Não querendo de maneira alguma questionar a infinita qualidade do jogador (Ousmane Dembelé já é neste momento um dos maiores criativos do futebol mundial) bem como o seu potencial futuro (o extremo é na minha opinião um grande candidato ao Prémio de Melhor Jogador do Mundo quando Cristiano Ronaldo e Lionel Messi pendurarem as suas chuteiras), mas sim o valor pago pela sua contratação, creio que este foi o perigoso precedente aberto pelo PSG na contratação de Neymar. Os parisienses colocaram muito dinheiro nas mãos de um só clube. A colocação de 222 milhões nas mãos dos catalães, levará muitos clubes a perspectivar a maximização dos ganhos dos jogadores que interessam ao Barça. Assim sendo, um jogador cujo valor de mercado rondava os 60 milhões no máximo, acaba por sair pelo obsceno valor de 105 milhões mais 45 milhões em variáveis se o jogador alcançar as metas estipuladas no contrato. Gerou-se portanto um incontrolável efeito bola de neve no qual o “mesmo dinheiro” andará descontroladamente à solta por todo o mundo, sem que as máquinas burocráticas fiscais do estado possam reclamar o seu quinhão.
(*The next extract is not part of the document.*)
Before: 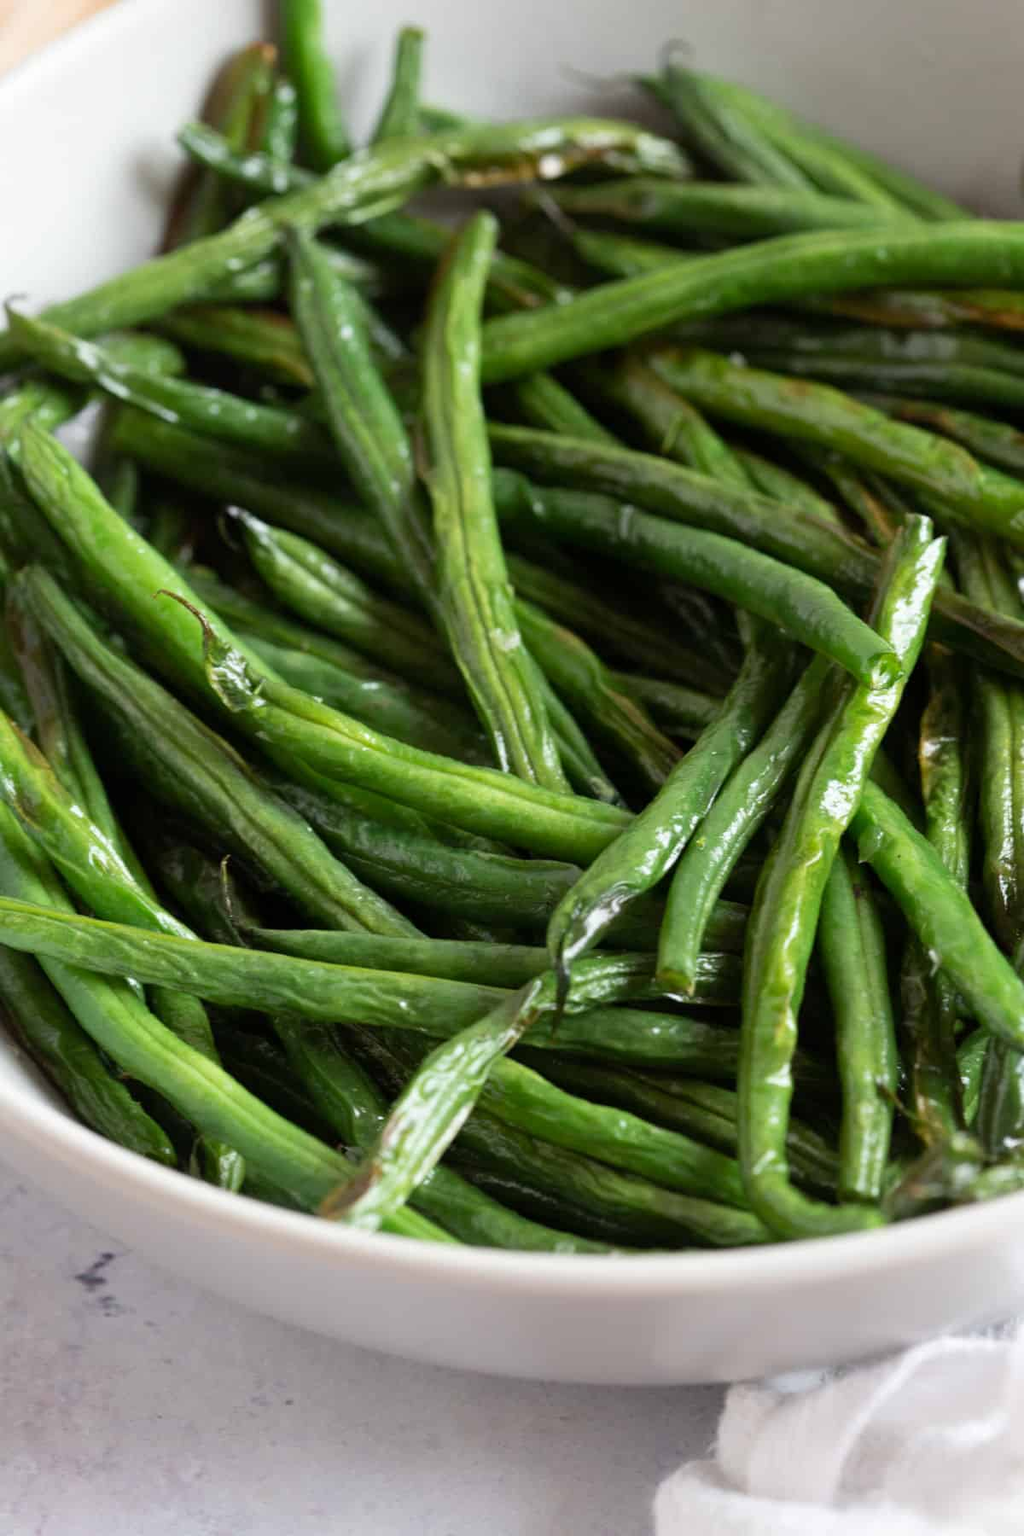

Os valores relativos a esta transferência representam uma inflacção de 85% (se não contarmos com as variáveis) em relação ao racional valor de mercado do jogador. Seguindo esta lógica, qualquer jogador que possua um racional valor de mercado de 20 milhões, passará a ter um valor de mercado nunca inferior a 37 milhões. Um jogador que valha 50 milhões de euros, passará a valer 92,5. Um jogador como Cristiano Ronaldo, jogador com um valor de mercado fixado facilmente nos 300 milhões de euros (se considerarmos por exemplo o incalculável valor que o jogador rende ao nível de imagem) poderá ser transferido por 550 milhões de euros.

Este fenómeno deverá obrigar, como já tive oportunidade de escrever, a uma maior intervenção das máquinas fiscais dos Estados no futebol. Há muito dinheiro à solta que pode ajudar os Estados a distribuir melhor a riqueza pelos seus cidadãos, em particular, sobre as classes sociais mais desfavorecidas. Como fenómeno que mexe diariamente com o rendimento de milhões de cidadãos por esse mundo fora, o futebol não pode pura e simplesmente viver num mundo à parte. A sociedade não pode portanto exigir ao cidadão o pagamento de um imposto por cada passo que este dá no mundo, ao mesmo tempo que deixa passar, pela outra porta, valores desta ordem.